By Prof. Markku Voutilainen
Turku University Faculty of Medicine; Turku University Hospital, Department of Gastroenterology, Turku, Finland
About this article
TUBERCULOSIS AND GUT MICROBIOTA
5-10% of persons infected worldwide with Mycobacterium tuberculosis (MT) will progress to active TB. Recent research highlighted that gut dysbiosis induced by treatment could be involved in the disease development by compromising immune protection against MT. This review summarizes how the gut microbiota, lung immunity could be linked during the disease; and how the gut microbiota dysbiosis induced by the protracted anti-TB antibiotics treatment is involved to an increased susceptibility to MT re-infection or TB recrudescence after successful treatment cure. The authors also indicate that the gut microbiota biosignature might help recognizing healthy from active TB patients.

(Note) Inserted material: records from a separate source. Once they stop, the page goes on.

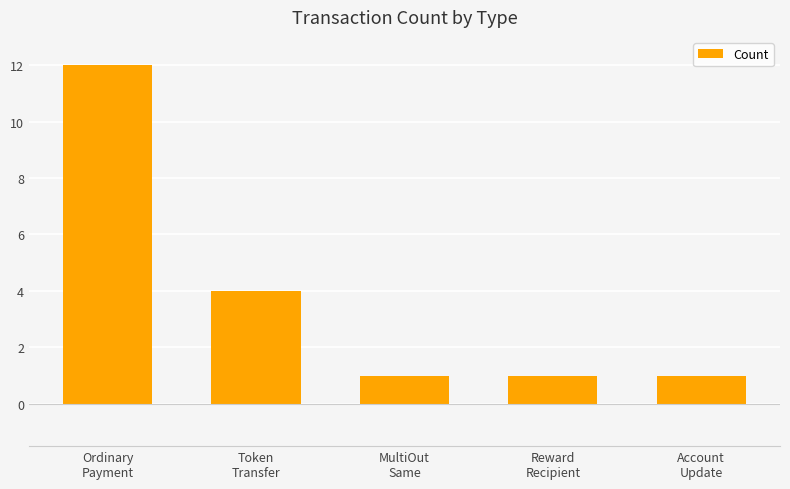

What is the sum of all values?

19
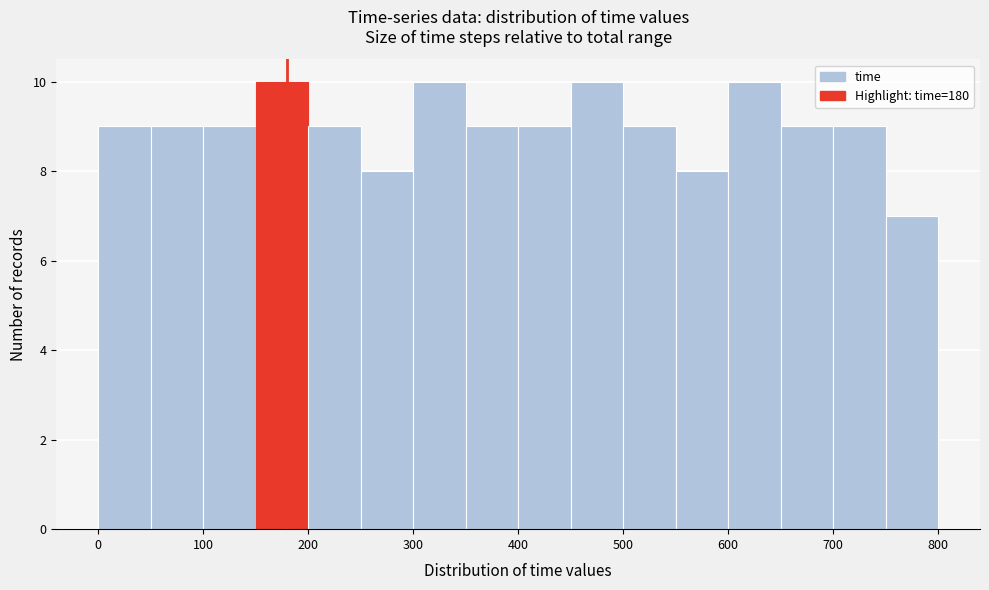

What is the height of the bar covering 650 to 700 on the x-axis? The values are not printed on the chart, so give them approximately, as read against the axis.

9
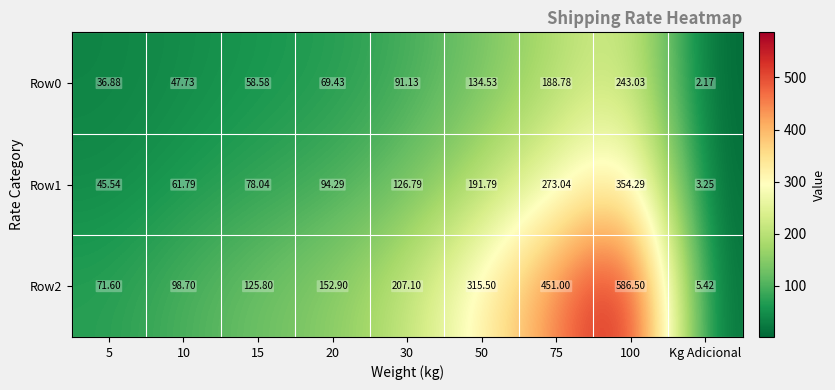

At which label does Row0 reach its minimum?

Kg Adicional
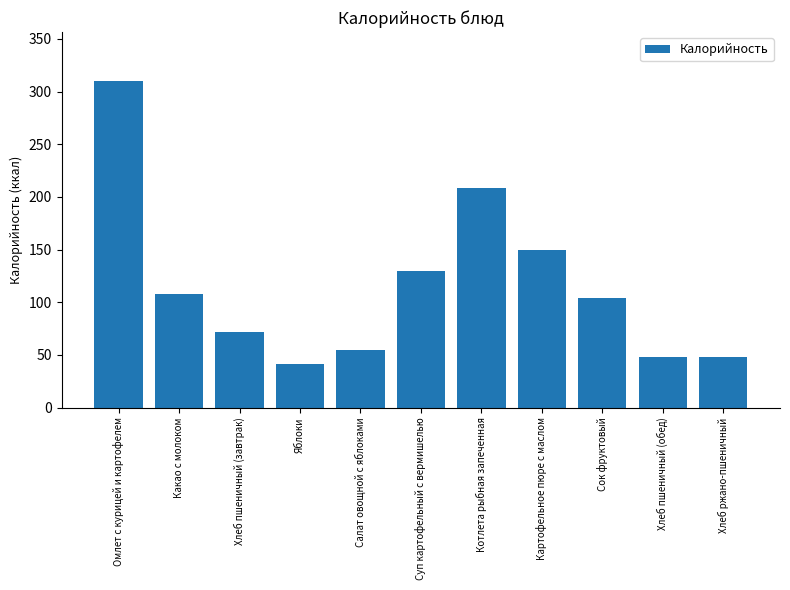

Reading right to left, extract all data points from this chart.

48	48	104	150	208	130	55	41	72	108	310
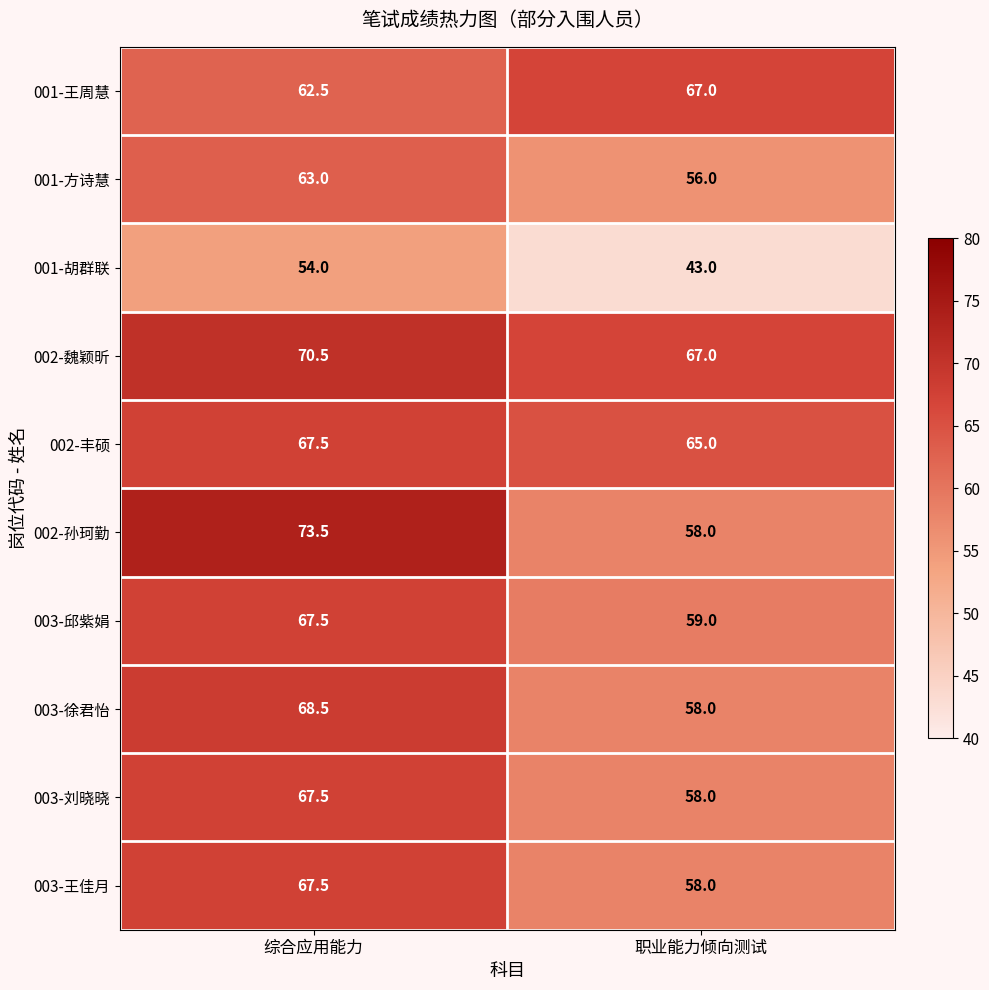

How many distinct data groups are displayed?

10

KETOGENIC DIET, GUT MICROBIOTA AND IMMUNE RESPONSES
Very low-carbohydrate, high-fat ketogenic diet (KD) is used in refractory pediatric epilepsy, and some evidence supports KD use in diabetes and obesity but their metabolic and immune consequences remain unclear. The authors examined the impact of KD on human and mice gut microbiota via metagenomics and metabolomics and compared with high-fat diets impact: several bifidobacterial species were reduced, and an increase of Firmicutes/Bacteroidetes ratio induced by high-fat diet reversed. Increased plasma β-hydroxybutyrate levels inhibit bifidobacterial growth. KD reduced proinflammatory Th17 cell accumulation in mice adipose tissue and inhibited induction of intestinal Th17 cells.